Content management relies on processing and storage. The processing power increases every six months due to IT roadmaps. Storage is a similar situation. The price per gigabit of storage continues to trend downward and new technologies make deploying mixed hierarchical storage easier to better match amount versus access time requirements. The latest storage trend is cloud hosting. In this way an organisation can pay for just the amount they need, are not concerned with changes in technology, add another level of redundancy, and can scale up as requirements change.

THE HICCUPS
In view of the current situation, the easy access of stored content on cloud, remotely, and at any given time. The costs, on one hand, and the agility of workflows, on the other, remain a problem when working with files as large as video. It is true that great progress is already being made in this area. Companies want to move all their operations to the cloud, including part of their archive.


“Regardless of what components are on-site or offsite, network management, performance, bandwidth, and connectivity is crucial for a stable, reliable, and optimised production workflow management. Tuning IT networks for the constant throughput of large files and streaming is a specialised skillset that can be in short supply. As content management functionality broadens across many tasks, processes, and workflows, the user experience must be carefully considered. A system that can do many things, is not really a solution if users struggle to understand how to effectively use the capabilities,” said Matt Allard, senior manager, Product Marketing, Vizrt Group.

THE TOMORROW
With the virtualisation of software applications to accommodate cloud hosting, offering content management as a software subscription (SaaS) becomes a serious alternative to a capital expenditure. A subscription model also lends itself to limited timescale projects such as large periodic events such as sports or elections.  As the media industry navigates these unprecedented times, it is more apparent than ever that a sophisticated and diverse digital archive infrastructure supporting disaster recovery along with complementing post-production workflows is a mission-critical component to any broadcast solution. “The Machine Learning aspect of AI will be applied to content management. Technology for video recognition that can identify certain people, objects, and actions is already appearing. Once set up with specific parameters, elements in content can be identified, logged, and tagged automatically for quick and easy use in a variety of ways for everybody in the production chain,” added Allard.

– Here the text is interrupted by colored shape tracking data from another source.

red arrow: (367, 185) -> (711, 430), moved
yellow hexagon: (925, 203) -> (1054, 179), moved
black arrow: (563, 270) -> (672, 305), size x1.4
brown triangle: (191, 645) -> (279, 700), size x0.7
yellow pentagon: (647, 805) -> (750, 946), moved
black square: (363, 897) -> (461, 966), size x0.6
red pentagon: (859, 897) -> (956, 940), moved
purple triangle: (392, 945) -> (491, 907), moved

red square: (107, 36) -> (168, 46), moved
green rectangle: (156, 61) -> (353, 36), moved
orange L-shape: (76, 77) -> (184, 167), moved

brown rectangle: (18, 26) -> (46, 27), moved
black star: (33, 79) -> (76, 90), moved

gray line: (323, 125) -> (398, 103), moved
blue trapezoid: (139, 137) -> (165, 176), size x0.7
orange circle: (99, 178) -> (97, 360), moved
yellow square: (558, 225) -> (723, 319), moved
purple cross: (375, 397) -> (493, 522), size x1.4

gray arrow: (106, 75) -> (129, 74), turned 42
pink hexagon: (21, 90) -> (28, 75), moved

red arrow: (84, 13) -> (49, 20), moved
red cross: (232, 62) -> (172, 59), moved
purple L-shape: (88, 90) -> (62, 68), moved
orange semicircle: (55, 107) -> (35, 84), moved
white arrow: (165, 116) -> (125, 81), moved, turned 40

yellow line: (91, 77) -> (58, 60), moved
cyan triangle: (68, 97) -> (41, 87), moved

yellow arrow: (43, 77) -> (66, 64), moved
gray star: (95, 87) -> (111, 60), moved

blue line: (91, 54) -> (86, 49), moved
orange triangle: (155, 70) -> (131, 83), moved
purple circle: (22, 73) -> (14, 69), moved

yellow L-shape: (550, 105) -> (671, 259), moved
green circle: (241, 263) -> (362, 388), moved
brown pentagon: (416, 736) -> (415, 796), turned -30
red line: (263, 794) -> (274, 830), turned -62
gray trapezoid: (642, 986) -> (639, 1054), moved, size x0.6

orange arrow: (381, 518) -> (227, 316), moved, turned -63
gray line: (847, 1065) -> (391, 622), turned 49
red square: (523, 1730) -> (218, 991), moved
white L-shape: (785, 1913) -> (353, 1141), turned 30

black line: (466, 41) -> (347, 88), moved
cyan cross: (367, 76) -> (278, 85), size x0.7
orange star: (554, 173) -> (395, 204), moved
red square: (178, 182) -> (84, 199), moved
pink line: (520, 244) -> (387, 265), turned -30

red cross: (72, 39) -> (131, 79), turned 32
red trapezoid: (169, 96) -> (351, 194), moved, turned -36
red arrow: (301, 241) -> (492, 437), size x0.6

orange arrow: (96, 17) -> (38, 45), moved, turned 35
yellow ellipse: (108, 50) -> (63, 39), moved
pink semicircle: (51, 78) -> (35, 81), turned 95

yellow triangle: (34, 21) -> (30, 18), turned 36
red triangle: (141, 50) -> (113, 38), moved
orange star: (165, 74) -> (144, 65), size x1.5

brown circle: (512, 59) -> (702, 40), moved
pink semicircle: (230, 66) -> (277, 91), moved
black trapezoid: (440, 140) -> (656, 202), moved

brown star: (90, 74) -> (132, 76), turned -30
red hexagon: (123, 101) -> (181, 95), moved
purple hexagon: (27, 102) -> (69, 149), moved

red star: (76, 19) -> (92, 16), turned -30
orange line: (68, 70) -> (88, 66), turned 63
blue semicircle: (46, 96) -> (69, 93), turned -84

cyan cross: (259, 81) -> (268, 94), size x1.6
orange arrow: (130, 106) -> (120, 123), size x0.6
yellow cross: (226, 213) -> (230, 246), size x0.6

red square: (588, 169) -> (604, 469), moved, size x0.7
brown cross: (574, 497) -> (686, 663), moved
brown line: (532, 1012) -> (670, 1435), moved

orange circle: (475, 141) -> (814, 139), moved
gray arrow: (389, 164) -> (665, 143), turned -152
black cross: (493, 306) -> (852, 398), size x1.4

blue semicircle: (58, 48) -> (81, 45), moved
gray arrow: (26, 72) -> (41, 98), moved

According to VSN, a 100% remote, flexible and cloud-based content management future awaits us. A future where users are able to perform all kinds of actions on their media and monitor the progress of workflows and processes even from a tablet device on their way to work. Content management is expected to be increasingly integrated with the pre-planning stage and the subsequent multi-platform distribution and delivery stage. The challenge is to ensure that all these steps become a single, seamless and perfectly interconnected value chain that, based on data, statistics and analysis, enables users to make increasingly fast and even guided or recommended decisions about their content thanks to technologies. We may witness an analytical and automatic future, in which strategic decision making will largely depend on users, leaving the development of a large part of daily tasks to technology.